__What is being asked__
Please quote each line of the records below word for word, from the first record through the last.

__Supplied material__
»»

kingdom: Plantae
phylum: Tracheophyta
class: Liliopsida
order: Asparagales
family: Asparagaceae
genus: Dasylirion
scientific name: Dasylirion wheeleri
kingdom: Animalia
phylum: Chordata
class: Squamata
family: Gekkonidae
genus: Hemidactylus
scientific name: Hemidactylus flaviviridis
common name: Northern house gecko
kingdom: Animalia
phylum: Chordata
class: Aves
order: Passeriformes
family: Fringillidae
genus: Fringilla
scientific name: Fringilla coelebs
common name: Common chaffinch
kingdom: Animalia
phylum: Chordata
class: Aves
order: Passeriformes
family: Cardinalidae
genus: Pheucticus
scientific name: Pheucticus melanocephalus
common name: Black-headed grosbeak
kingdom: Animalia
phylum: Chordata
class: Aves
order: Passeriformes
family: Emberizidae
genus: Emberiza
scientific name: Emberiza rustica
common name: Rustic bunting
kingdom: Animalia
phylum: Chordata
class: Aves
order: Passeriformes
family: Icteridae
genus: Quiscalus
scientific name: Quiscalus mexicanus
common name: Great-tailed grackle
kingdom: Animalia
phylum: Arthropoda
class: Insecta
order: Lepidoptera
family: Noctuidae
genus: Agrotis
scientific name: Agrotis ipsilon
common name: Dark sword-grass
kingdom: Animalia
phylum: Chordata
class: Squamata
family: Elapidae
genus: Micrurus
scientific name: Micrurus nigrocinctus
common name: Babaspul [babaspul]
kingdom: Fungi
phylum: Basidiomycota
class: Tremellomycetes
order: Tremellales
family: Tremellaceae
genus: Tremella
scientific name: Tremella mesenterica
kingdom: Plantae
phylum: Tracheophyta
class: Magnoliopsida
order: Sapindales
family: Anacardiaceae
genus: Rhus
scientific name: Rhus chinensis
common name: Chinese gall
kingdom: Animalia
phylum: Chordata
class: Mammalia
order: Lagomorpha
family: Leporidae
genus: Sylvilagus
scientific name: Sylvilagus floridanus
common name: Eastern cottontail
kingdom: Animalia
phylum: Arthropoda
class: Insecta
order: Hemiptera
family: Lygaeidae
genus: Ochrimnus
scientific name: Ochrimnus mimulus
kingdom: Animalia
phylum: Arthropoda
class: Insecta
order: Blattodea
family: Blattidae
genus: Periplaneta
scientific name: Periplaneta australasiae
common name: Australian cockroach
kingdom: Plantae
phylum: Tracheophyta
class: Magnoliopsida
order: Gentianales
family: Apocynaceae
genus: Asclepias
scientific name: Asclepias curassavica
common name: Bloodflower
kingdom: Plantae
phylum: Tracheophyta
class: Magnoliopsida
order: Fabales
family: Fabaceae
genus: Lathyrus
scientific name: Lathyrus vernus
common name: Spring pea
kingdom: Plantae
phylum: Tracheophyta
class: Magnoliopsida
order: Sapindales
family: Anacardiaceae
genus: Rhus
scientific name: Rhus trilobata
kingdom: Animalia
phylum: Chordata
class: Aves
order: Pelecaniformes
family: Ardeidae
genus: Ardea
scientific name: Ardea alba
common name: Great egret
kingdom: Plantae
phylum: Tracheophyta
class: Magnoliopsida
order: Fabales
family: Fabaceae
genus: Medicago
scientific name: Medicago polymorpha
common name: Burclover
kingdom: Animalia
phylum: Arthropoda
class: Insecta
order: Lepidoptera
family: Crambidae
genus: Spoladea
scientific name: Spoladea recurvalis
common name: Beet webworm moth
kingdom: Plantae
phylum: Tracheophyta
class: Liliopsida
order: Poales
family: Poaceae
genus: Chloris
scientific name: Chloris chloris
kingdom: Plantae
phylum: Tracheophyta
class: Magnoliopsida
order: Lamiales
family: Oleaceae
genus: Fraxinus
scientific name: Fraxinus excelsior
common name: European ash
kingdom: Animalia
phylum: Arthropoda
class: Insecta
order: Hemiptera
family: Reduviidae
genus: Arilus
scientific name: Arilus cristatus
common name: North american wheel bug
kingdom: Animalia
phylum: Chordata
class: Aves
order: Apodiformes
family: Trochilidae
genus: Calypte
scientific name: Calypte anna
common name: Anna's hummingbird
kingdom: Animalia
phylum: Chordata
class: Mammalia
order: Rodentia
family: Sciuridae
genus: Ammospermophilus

««

__Output of the exercise__
kingdom: Plantae
phylum: Tracheophyta
class: Liliopsida
order: Asparagales
family: Asparagaceae
genus: Dasylirion
scientific name: Dasylirion wheeleri
kingdom: Animalia
phylum: Chordata
class: Squamata
family: Gekkonidae
genus: Hemidactylus
scientific name: Hemidactylus flaviviridis
common name: Northern house gecko
kingdom: Animalia
phylum: Chordata
class: Aves
order: Passeriformes
family: Fringillidae
genus: Fringilla
scientific name: Fringilla coelebs
common name: Common chaffinch
kingdom: Animalia
phylum: Chordata
class: Aves
order: Passeriformes
family: Cardinalidae
genus: Pheucticus
scientific name: Pheucticus melanocephalus
common name: Black-headed grosbeak
kingdom: Animalia
phylum: Chordata
class: Aves
order: Passeriformes
family: Emberizidae
genus: Emberiza
scientific name: Emberiza rustica
common name: Rustic bunting
kingdom: Animalia
phylum: Chordata
class: Aves
order: Passeriformes
family: Icteridae
genus: Quiscalus
scientific name: Quiscalus mexicanus
common name: Great-tailed grackle
kingdom: Animalia
phylum: Arthropoda
class: Insecta
order: Lepidoptera
family: Noctuidae
genus: Agrotis
scientific name: Agrotis ipsilon
common name: Dark sword-grass
kingdom: Animalia
phylum: Chordata
class: Squamata
family: Elapidae
genus: Micrurus
scientific name: Micrurus nigrocinctus
common name: Babaspul [babaspul]
kingdom: Fungi
phylum: Basidiomycota
class: Tremellomycetes
order: Tremellales
family: Tremellaceae
genus: Tremella
scientific name: Tremella mesenterica
kingdom: Plantae
phylum: Tracheophyta
class: Magnoliopsida
order: Sapindales
family: Anacardiaceae
genus: Rhus
scientific name: Rhus chinensis
common name: Chinese gall
kingdom: Animalia
phylum: Chordata
class: Mammalia
order: Lagomorpha
family: Leporidae
genus: Sylvilagus
scientific name: Sylvilagus floridanus
common name: Eastern cottontail
kingdom: Animalia
phylum: Arthropoda
class: Insecta
order: Hemiptera
family: Lygaeidae
genus: Ochrimnus
scientific name: Ochrimnus mimulus
kingdom: Animalia
phylum: Arthropoda
class: Insecta
order: Blattodea
family: Blattidae
genus: Periplaneta
scientific name: Periplaneta australasiae
common name: Australian cockroach
kingdom: Plantae
phylum: Tracheophyta
class: Magnoliopsida
order: Gentianales
family: Apocynaceae
genus: Asclepias
scientific name: Asclepias curassavica
common name: Bloodflower
kingdom: Plantae
phylum: Tracheophyta
class: Magnoliopsida
order: Fabales
family: Fabaceae
genus: Lathyrus
scientific name: Lathyrus vernus
common name: Spring pea
kingdom: Plantae
phylum: Tracheophyta
class: Magnoliopsida
order: Sapindales
family: Anacardiaceae
genus: Rhus
scientific name: Rhus trilobata
kingdom: Animalia
phylum: Chordata
class: Aves
order: Pelecaniformes
family: Ardeidae
genus: Ardea
scientific name: Ardea alba
common name: Great egret
kingdom: Plantae
phylum: Tracheophyta
class: Magnoliopsida
order: Fabales
family: Fabaceae
genus: Medicago
scientific name: Medicago polymorpha
common name: Burclover
kingdom: Animalia
phylum: Arthropoda
class: Insecta
order: Lepidoptera
family: Crambidae
genus: Spoladea
scientific name: Spoladea recurvalis
common name: Beet webworm moth
kingdom: Plantae
phylum: Tracheophyta
class: Liliopsida
order: Poales
family: Poaceae
genus: Chloris
scientific name: Chloris chloris
kingdom: Plantae
phylum: Tracheophyta
class: Magnoliopsida
order: Lamiales
family: Oleaceae
genus: Fraxinus
scientific name: Fraxinus excelsior
common name: European ash
kingdom: Animalia
phylum: Arthropoda
class: Insecta
order: Hemiptera
family: Reduviidae
genus: Arilus
scientific name: Arilus cristatus
common name: North american wheel bug
kingdom: Animalia
phylum: Chordata
class: Aves
order: Apodiformes
family: Trochilidae
genus: Calypte
scientific name: Calypte anna
common name: Anna's hummingbird
kingdom: Animalia
phylum: Chordata
class: Mammalia
order: Rodentia
family: Sciuridae
genus: Ammospermophilus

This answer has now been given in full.